→ **Фрагмент текста**
"""

Зрелый Евтушенко в некотором род оставляет лирику для эпоса, пишет крупные поэмы. И в этих поэмах уже не только разделяет, но выпячивает свою верность неким не существующим уже в природе идеалам: и не только верность социализму декларируется, но и всяческая борьба с мировым империализмом. Это "Под кожей статуи Свободы, "Мама и нейтронная бомба", "Фуку", "Голубь в Сантьяго", не говоря уже о самой первой (и самой плохой) "Братской ГЭС". И ведь никто не принуждал Евтушенко, не заставлял его воздвигать эти крашеные кубы, похожие на тот рейхстаг, который недавно штурмовал Шойгу. Но, что называется, положение обязывало. Ездишь за рубеж, так и темы соответствующие на перо ложатся. Здесь уже образ Маяковского, полпреда стиха, тяготел над Евтушенко. Он спросил у Сикейроса, делавшего его портрет, какой был Маяковский. Тот ответил: посмотри в зеркало, увидишь. Конечно, это льстило. Сикейрос, со всеми его политическими закидонами, все-таки крупный художник, но что заставляло Евтушенко нахваливать изувера Че Гевару и бандита Панчо Вилью? Опять тот же ответ: положение обязывало. Или то его невыносимое, постыдное уравнивание Ленина с Пушкиным и Толстым. Ленин, поднимающий пьяную бабу из ссаной лужи, – это уже ни в какие ворота не лезет.

При этом что ведь обидно: в позднейших поэмах словесное мастерство Евтушенко выросло, достигая временами цветаевской изощренности. И это мастерство пропадает втуне в стандартных наборах левой мифологии.

"""

→ **Исходные данные**
"""

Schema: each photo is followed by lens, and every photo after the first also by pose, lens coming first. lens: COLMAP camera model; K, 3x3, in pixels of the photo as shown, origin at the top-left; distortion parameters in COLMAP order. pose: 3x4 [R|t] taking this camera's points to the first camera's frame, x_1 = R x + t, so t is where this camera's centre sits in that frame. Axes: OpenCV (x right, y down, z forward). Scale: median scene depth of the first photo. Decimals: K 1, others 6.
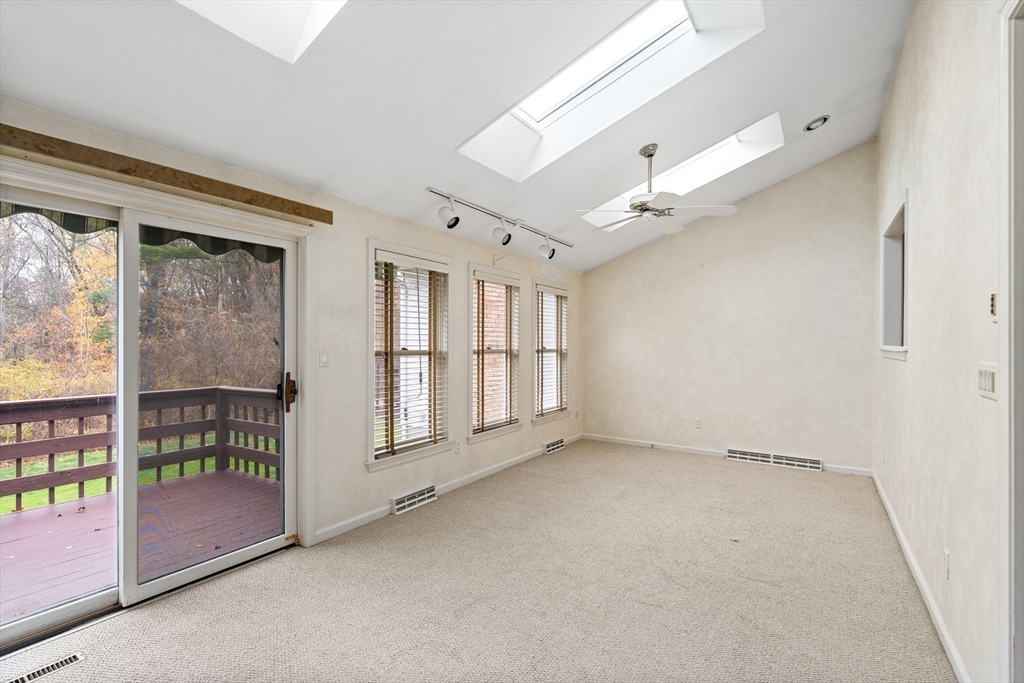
lens RADIAL K [[483.8, 0, 518.2], [0, 483.8, 343.7], [0, 0, 1]] dist [0.000872, 0.000336]
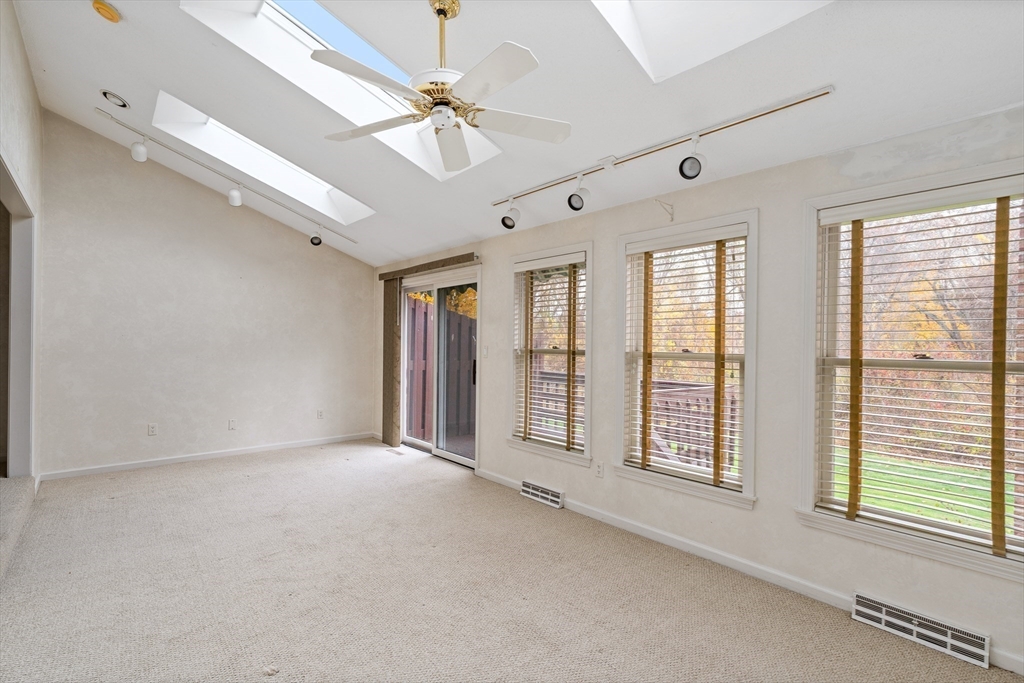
lens RADIAL K [[483.8, 0, 518.2], [0, 483.8, 343.7], [0, 0, 1]] dist [0.000872, 0.000336]
pose [[-0.297470, -0.003330, -0.954725, 0.640163], [-0.011921, 0.999929, 0.000227, 0.002369], [0.954657, 0.011449, -0.297489, 1.023612]]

"""

Как перевести на английский язык предложение «Он спросил у Сикейроса, делавшего его портрет, какой был Маяковский.» из фрагмента о поэмах Евтушенко?

→ **Ответ**
He asked Siqueiros, who was painting his portrait, what Mayakovsky had been like.